▶ Task item: Rewrite the text of every record below, replacing each occurrence of "Agosto" with "August" and leaving everything else unchanged. Leave the pictures out of your answer.

▶ Provided data:
______

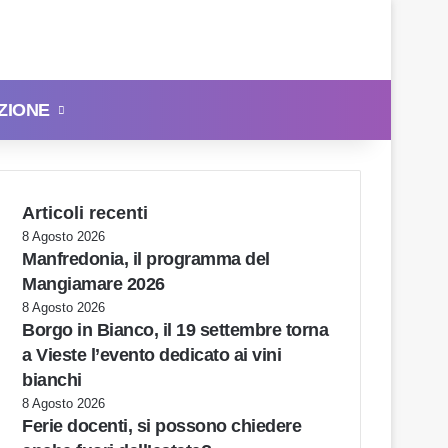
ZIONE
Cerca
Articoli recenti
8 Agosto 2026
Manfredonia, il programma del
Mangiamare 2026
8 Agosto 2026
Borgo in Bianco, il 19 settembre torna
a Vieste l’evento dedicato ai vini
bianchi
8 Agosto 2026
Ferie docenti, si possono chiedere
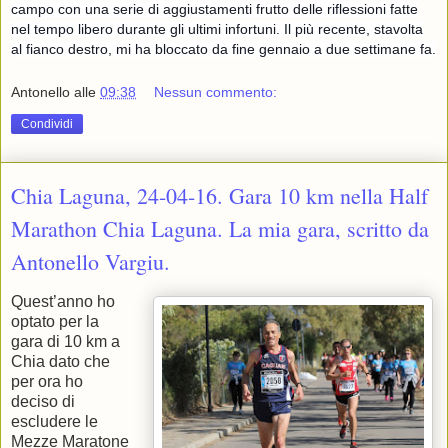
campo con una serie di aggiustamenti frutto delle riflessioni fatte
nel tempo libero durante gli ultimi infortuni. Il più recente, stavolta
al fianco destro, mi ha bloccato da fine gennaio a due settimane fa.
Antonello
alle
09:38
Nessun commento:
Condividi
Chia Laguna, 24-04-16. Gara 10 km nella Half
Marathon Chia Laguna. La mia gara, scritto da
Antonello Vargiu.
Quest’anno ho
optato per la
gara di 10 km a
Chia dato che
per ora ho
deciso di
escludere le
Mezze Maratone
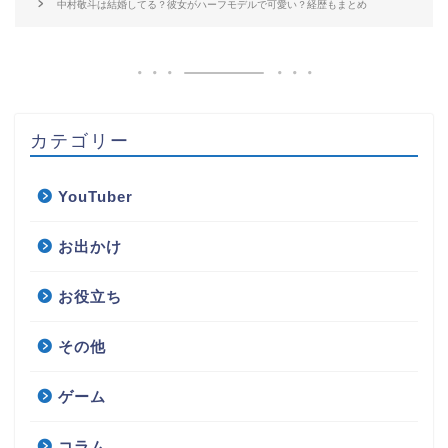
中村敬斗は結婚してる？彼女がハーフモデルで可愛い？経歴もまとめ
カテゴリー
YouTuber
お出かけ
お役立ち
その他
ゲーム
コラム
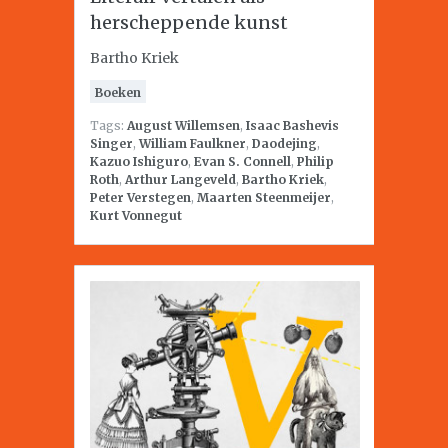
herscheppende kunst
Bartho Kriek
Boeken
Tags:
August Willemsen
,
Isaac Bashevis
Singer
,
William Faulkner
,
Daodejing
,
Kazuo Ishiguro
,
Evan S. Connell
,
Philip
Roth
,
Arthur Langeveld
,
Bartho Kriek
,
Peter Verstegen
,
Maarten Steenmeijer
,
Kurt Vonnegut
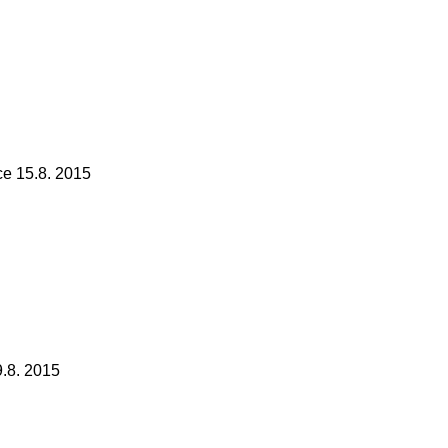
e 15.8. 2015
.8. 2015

______

▶ Your response:
ZIONE
Cerca
Articoli recenti
8 August 2026
Manfredonia, il programma del
Mangiamare 2026
8 August 2026
Borgo in Bianco, il 19 settembre torna
a Vieste l’evento dedicato ai vini
bianchi
8 August 2026
Ferie docenti, si possono chiedere
campo con una serie di aggiustamenti frutto delle riflessioni fatte
nel tempo libero durante gli ultimi infortuni. Il più recente, stavolta
al fianco destro, mi ha bloccato da fine gennaio a due settimane fa.
Antonello
alle
09:38
Nessun commento:
Condividi
Chia Laguna, 24-04-16. Gara 10 km nella Half
Marathon Chia Laguna. La mia gara, scritto da
Antonello Vargiu.
Quest’anno ho
optato per la
gara di 10 km a
Chia dato che
per ora ho
deciso di
escludere le
Mezze Maratone
中村敬斗は結婚してる？彼女がハーフモデルで可愛い？経歴もまとめ
カテゴリー
YouTuber
お出かけ
お役立ち
その他
ゲーム
コラム
herscheppende kunst
Bartho Kriek
Boeken
Tags:
August Willemsen
,
Isaac Bashevis
Singer
,
William Faulkner
,
Daodejing
,
Kazuo Ishiguro
,
Evan S. Connell
,
Philip
Roth
,
Arthur Langeveld
,
Bartho Kriek
,
Peter Verstegen
,
Maarten Steenmeijer
,
Kurt Vonnegut
e 15.8. 2015
.8. 2015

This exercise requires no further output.